Government should come to grips with the risks posed by Artificial Intelligence (AI) technologies on the creative sector, which includes musicians and actors.
This is the view of KwaZulu-Natal performers, who rejected the Performers Protection Amendment Bill, meant to protect the interests of those in the creative industry against piracy and other forms of exploitation.
Addressing MPLs during the KZN Legislature debate on the Bill on Thursday, the legislature chairperson of the economic development and tourism committee, Nhlakanipho Ntombela, said KZN performers who attended public hearings organised by the committee objected to some aspects of the Bill.
ALSO READ | Performing artists very worried
“The artists felt that the Bill did not attend to their grievances,” he said.
Developed by the Department of Trade and Industry, the Performers Protection Amendment Bill, alongside the Copyright Amendment Bill, was the government’s response to the plight of artists, many of whom die poor despite having produced artistic material consumed by millions of people across the globe.
Among other things, AI technologies have the capability to recreate the voice of a singer. As things stand, South Africa has no laws to protect artists who fall victim to AI technologies.
According to the artists, AI represented an immediate danger, and yet the Performers Protection Bill, which the artists say was badly written, was silent on the matter.
“The bill as it is doesn’t protect the work of the creatives; it exposes them to exploitation,” Ntombela said.
The two bills were sent by national Parliament to the KZN Legislature for consideration. While members of the KZN Legislature were not part of the National Assembly deliberations on the measures, the provincial legislature, however, does have an influence on Parliament’s decisions over the matter.
Through the KZN Legislature, members who have been deployed to the National Council of Provinces (NCOP) have a say on the two bills.
During Thursday’s debate, the KZN Legislature resolved to instruct its representatives in the NCOP to abstain when the bills are put before Parliament’s second house for voting. This was after all the political parties represented in the KZN legislature, except the DA, resolved to abstain from voting on the two measures.
The DA resolved to vote against the two bills. DA KZN Legislature chief whip Imran Keeka said the legislature’s third biggest political party had no option but to vote against the two bills.
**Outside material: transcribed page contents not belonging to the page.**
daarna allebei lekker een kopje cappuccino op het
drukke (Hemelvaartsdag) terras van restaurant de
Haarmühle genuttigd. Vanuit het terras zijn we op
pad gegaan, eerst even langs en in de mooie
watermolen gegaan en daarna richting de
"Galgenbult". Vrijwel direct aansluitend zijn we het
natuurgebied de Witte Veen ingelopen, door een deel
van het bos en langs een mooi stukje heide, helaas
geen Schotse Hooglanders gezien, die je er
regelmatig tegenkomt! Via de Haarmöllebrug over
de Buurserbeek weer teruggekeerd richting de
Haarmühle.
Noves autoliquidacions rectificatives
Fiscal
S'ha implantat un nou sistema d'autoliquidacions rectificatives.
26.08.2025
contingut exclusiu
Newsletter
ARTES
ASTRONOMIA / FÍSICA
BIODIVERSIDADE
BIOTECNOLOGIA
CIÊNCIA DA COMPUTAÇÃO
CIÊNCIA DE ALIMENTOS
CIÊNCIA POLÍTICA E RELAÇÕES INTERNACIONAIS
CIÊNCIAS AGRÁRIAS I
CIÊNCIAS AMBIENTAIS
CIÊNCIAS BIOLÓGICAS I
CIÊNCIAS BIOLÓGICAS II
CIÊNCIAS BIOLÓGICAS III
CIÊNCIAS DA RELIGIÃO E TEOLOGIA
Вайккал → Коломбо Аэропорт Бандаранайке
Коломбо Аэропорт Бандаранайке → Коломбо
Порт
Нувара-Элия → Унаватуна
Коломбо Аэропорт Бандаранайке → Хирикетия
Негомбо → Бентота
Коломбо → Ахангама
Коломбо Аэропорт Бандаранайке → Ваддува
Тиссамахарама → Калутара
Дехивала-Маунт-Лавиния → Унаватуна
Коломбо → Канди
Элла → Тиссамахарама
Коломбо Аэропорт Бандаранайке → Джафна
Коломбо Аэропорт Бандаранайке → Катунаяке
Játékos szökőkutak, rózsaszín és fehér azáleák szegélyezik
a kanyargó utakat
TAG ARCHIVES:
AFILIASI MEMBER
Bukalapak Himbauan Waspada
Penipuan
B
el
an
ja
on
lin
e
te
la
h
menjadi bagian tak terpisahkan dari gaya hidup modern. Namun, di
“This on the basis that they are fundamentally flawed and do not go far enough to make a real difference to the lives of those they seek to protect.
“Legislation that should give the parties greater control over their intellectual property — and the ability to receive fair compensation for performances — has essentially been rehashed and butchered. The newest iteration of both the bills is rejected by the DA.
A united stand against poorly-worded, out-of-sync legislation must be upheld in KZN
Last week, artists opposed to the two measures marched to the Gauteng Legislature in protest against the two bills. Renowned singer Yvonne Chaka Chaka warned that signing the two bills into law would create a “disaster”.
“Let’s fix it now … and I would have wished for the president and Parliament to have included us when this Bill was written,” she said.